The side story in The Janitor on Mars concerned a janitor and an inmate in the UK's sole remaining private orphanage. The orphanage was a bastion of pedophilia, though one particular pedophilia, Pop Jones, was chaste. He cared for the children, even as he lusted for them, but refused to indulge himself because that quality he lusted after, purity, would be destroyed by one sexual act. The children at the orphanage had been conditioned as sex objects by the wardens and behaved as prostitutes in a brothel, but one boy, Timmy, was a chaste as Pop. One night though Timmy was found semi-catatonic in the cupboard, violently raped and left to bleed and babble on the floor. Pop took him under his wing to find out who could have hurt the boy so badly, but all Timmy could do was mutter meaningless words like "floor," and "sweep." The whole scene was disgusting, but in light of Amis's meta message - that in such a violent universe there is no other way to prepare for first contact and the bloodshed and misery it is certain to bring other than by practicing acts of barbarity on ourselves - it has special significance. In the orphanage rape was an everyday occurrence, but Pop Jones refused to participate. Even though he was driven to fondle and rape little boys, he did not. That may have been because he had turned his back on sex and not because he particularly cared for what the boys wanted, but it really does not matter too much. It still looked like an act of kindness, and to be honest, Pop really was kind of a nasty old romantic anyway, caring more for the souls of the boys then their orifices. His outlook was obviously a reflection of the way humanity as a whole chose to see the universe: Disgustingly barbaric, but not without some compassion. Pop's virtue was evidence of how we as a species were lacking, and his perversions a metaphor for how disgusting we are as a species.
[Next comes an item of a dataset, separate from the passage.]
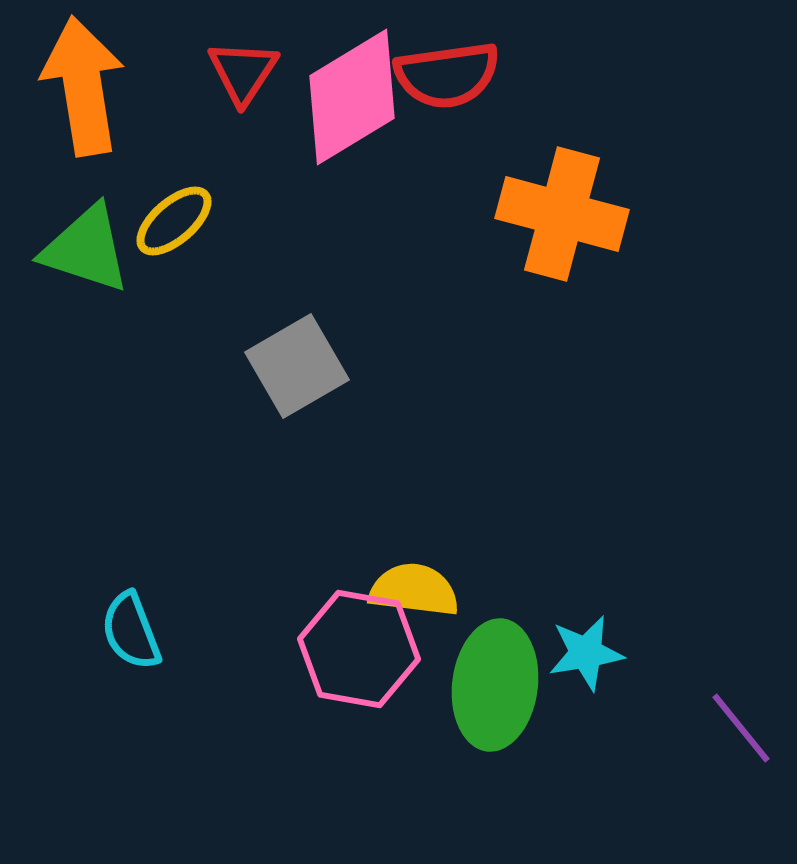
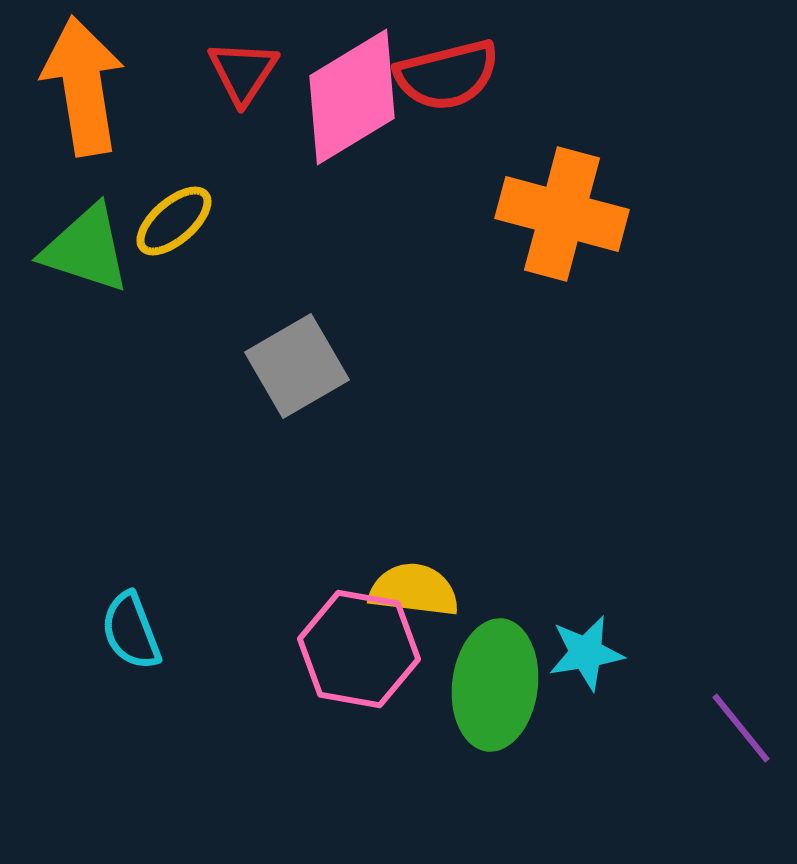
red semicircle: rotated 6 degrees counterclockwise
The Janitor on Mars is available only in Amis's collection, Heavy Water, and Other Stories. As an example of what a critical darling of the mainstream is capable of producing, it is somewhat telling, though Martin Amis's other genre story Time's Arrow is much more original, though possibly because it is rooted in a seldom used and difficult motif, that of existence backwards through time. The primary draw for this story is undoubtedly Amis's wonderful voice and compelling prose, as the themes here are a little dusty with age. Still though, it represents a full one-half of what Amis is capable of in genre writing, so I would recommend it to anyone. I also fully recommend Amis' father's SF works, and I will note that one of those books by Kingsley Amis, The Alteration is one of my favorite books of all time. It, like Kinsley’s other major SF fiction work, Russian Hide and Seek is an alternate history work, and worth every effort to pick up.